After a brief three-day suspension, Vice President of Student Life John King gave permission for in-person athletic activities to resume on Oct. 20. Athletic Director Kiki Jacobs confirmed that King asked her to suspend all in-person athletic activities on Oct. 17, as a result of increasing positive COVID-19 test results within the RWU community.

Three varsity student athletes tested positive for the virus through campus testing last week. King said almost all of the university’s teams were engaged in some form of practices involving a significant number of student-athletes.

“I made the decision to temporarily suspend athletic activities due to multiple positive COVID cases within teams and a general increase in cases campus-wide over the past three weeks,” King said.

After reviewing COVID related athletic activity, training procedures and compliance measures, Jacobs and King decided athletic practices can resume.

“We did get permission to return to practice,” Jacobs said. “We plan to reaffirm the commitment to mask wearing and social distancing as much as possible and we are keeping with pods of 15 or fewer.”

When student-athletes initially heard about the suspension, they were upset.

“I was upset because I just had gotten cleared to practice and I was only able to participate for a week,” said sophomore Joseph Ortiz on the baseball team.

Other athletes were not surprised by the suspension, like sophomore Sophie Araneo on the women’s basketball team.

“I don’t think I was surprised about the suspension — so many new cases have been arising that I had a gut feeling that the suspension of sports would be inevitable,” Araneo said.

Other athletes were frustrated by the university’s initial choice to suspend activity.

“My initial reaction to the suspension was frustration,” said senior James Lee of the men’s soccer team. “This was mainly due to the lack of communication between the few deciding the fate of athletics and the athletes themselves. We were following all protocols put into place and they did not bother to send out an email to the athletes or a plan going forward.”

Lee said he was disappointed in the school’s lack of communication with the athletes when it comes to recent decisions. He said he found out about the suspension from the intramural sports site saying those sports were suspended before hearing a statement from the Athletic Department.

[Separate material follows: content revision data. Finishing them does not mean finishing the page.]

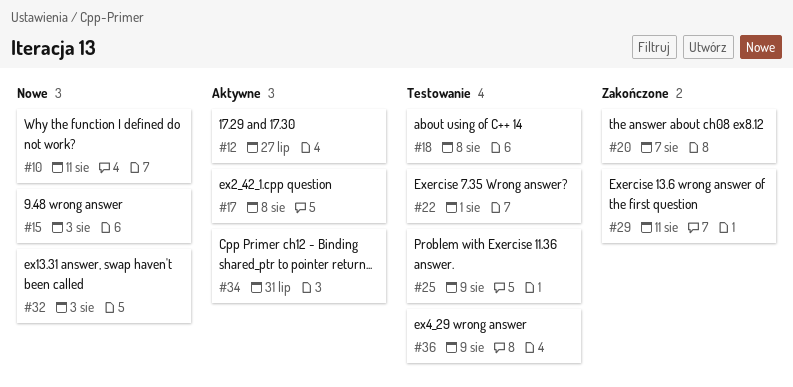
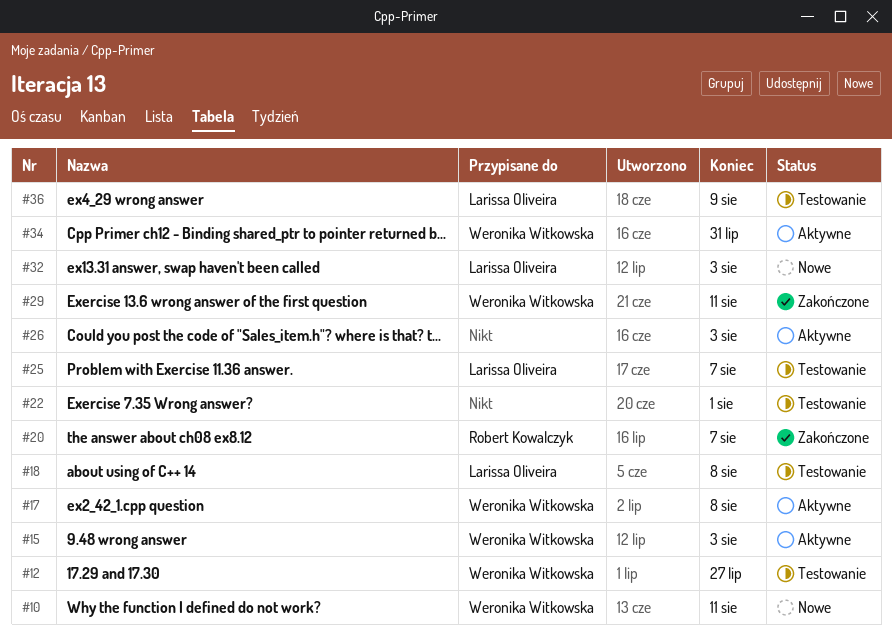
#12, status: Aktywne -> Testowanie
#15, status: Nowe -> Aktywne
#25, due: Aug 9 -> Aug 7
#26: none -> present

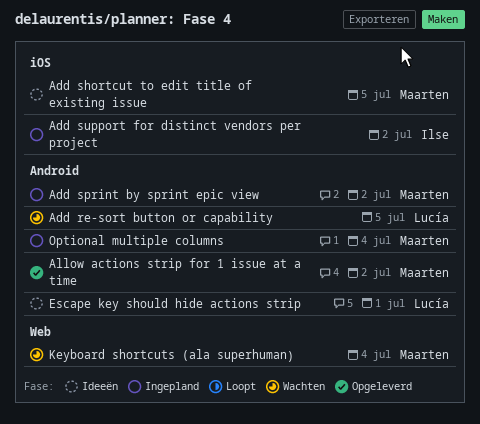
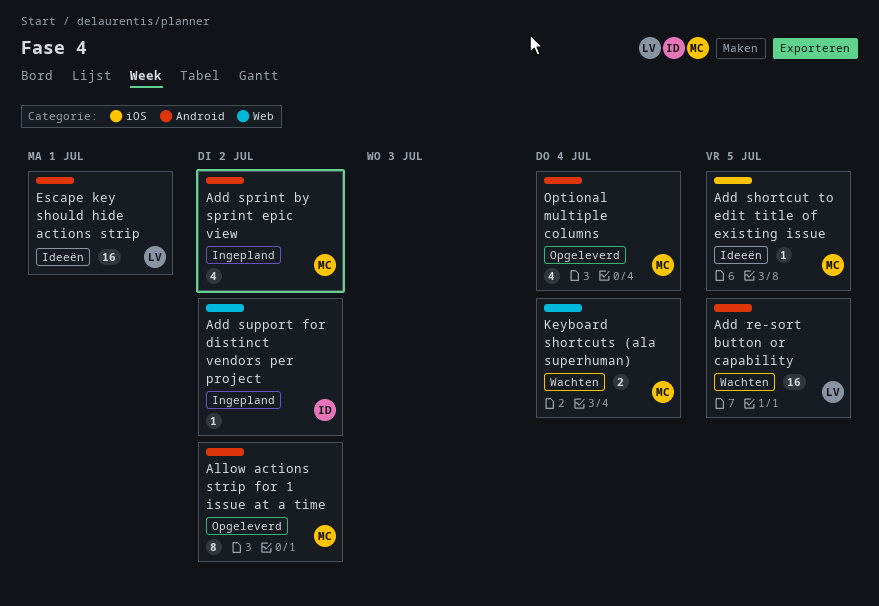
Add support for distinct vendors per project, label: iOS -> Web
Optional multiple columns, status: Ingepland -> Opgeleverd

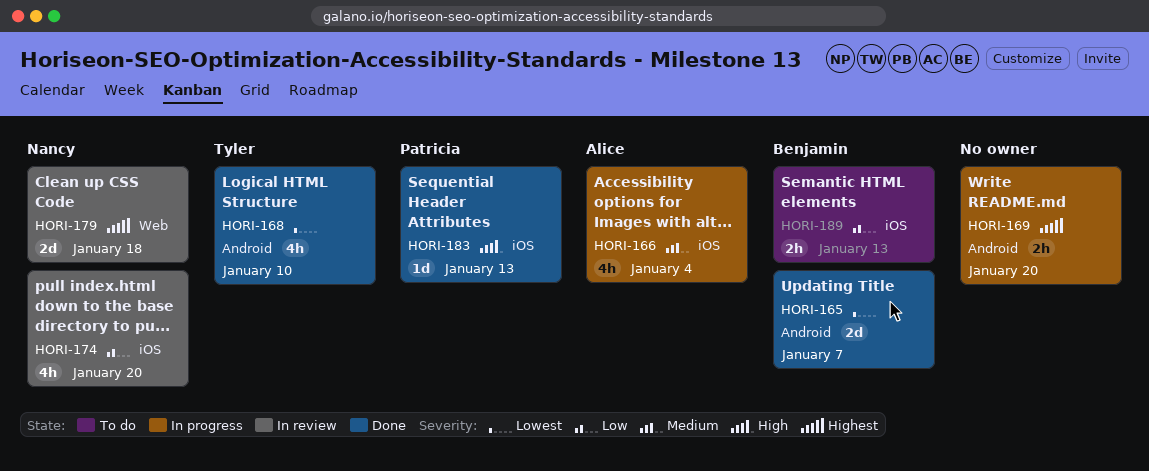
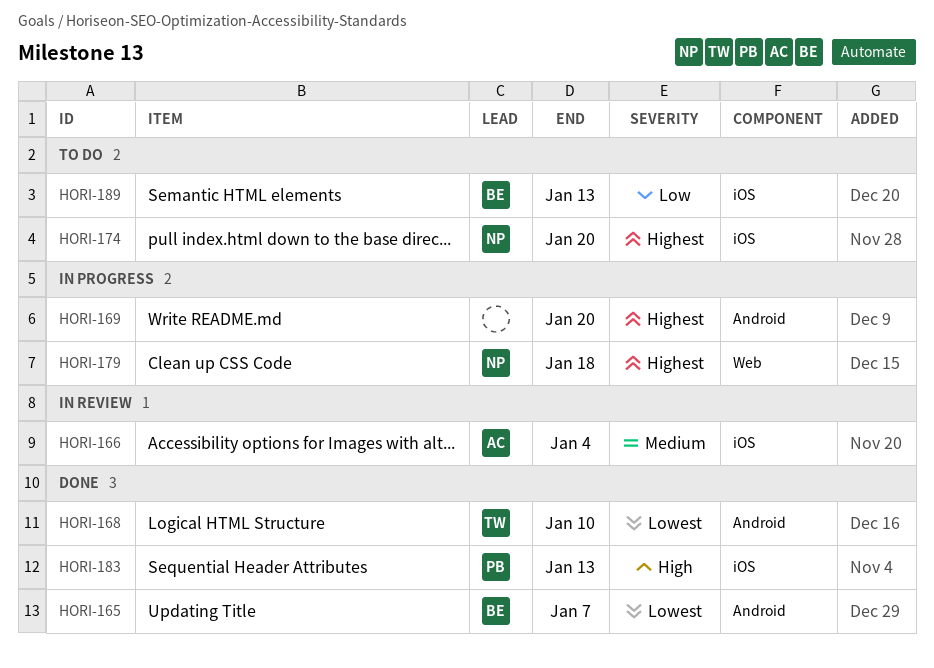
HORI-166, status: In progress -> In review
HORI-174, status: In review -> To do
HORI-174, priority: Low -> Highest
HORI-179, status: In review -> In progress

King had the final say on the return to practices:

“As a campus, we were starting to experience an uptick in general cases before the MNS cluster occurred and together with that group of cases occurring within a week, it was important to pause athletics, currently our most populated in-person group activity, for a few days and monitor both situations as well as our quarantine housing capacity,” King said.

This week, King said the testing results are more consistent with how they have looked throughout the semester. Taking that into account as well as the renewed emphasis on the COVID procedures for teams, Jacobs and King agreed they could re-engage with athletics.

Moving forward, King said they will be requesting all students stay on campus and in the local community on weekends and avoid going home or visiting family and friends in their own communities.

“We had several positive cases that were directly linked to students going home or interacting with family and friends on weekends during the first two weeks of October. With COVID beginning to rise again across the Northeast and the country, we will once again be urging students to stay local, not go home, stay in smaller stable groups and in support of the Governor – wear masks in almost every situation,” King said.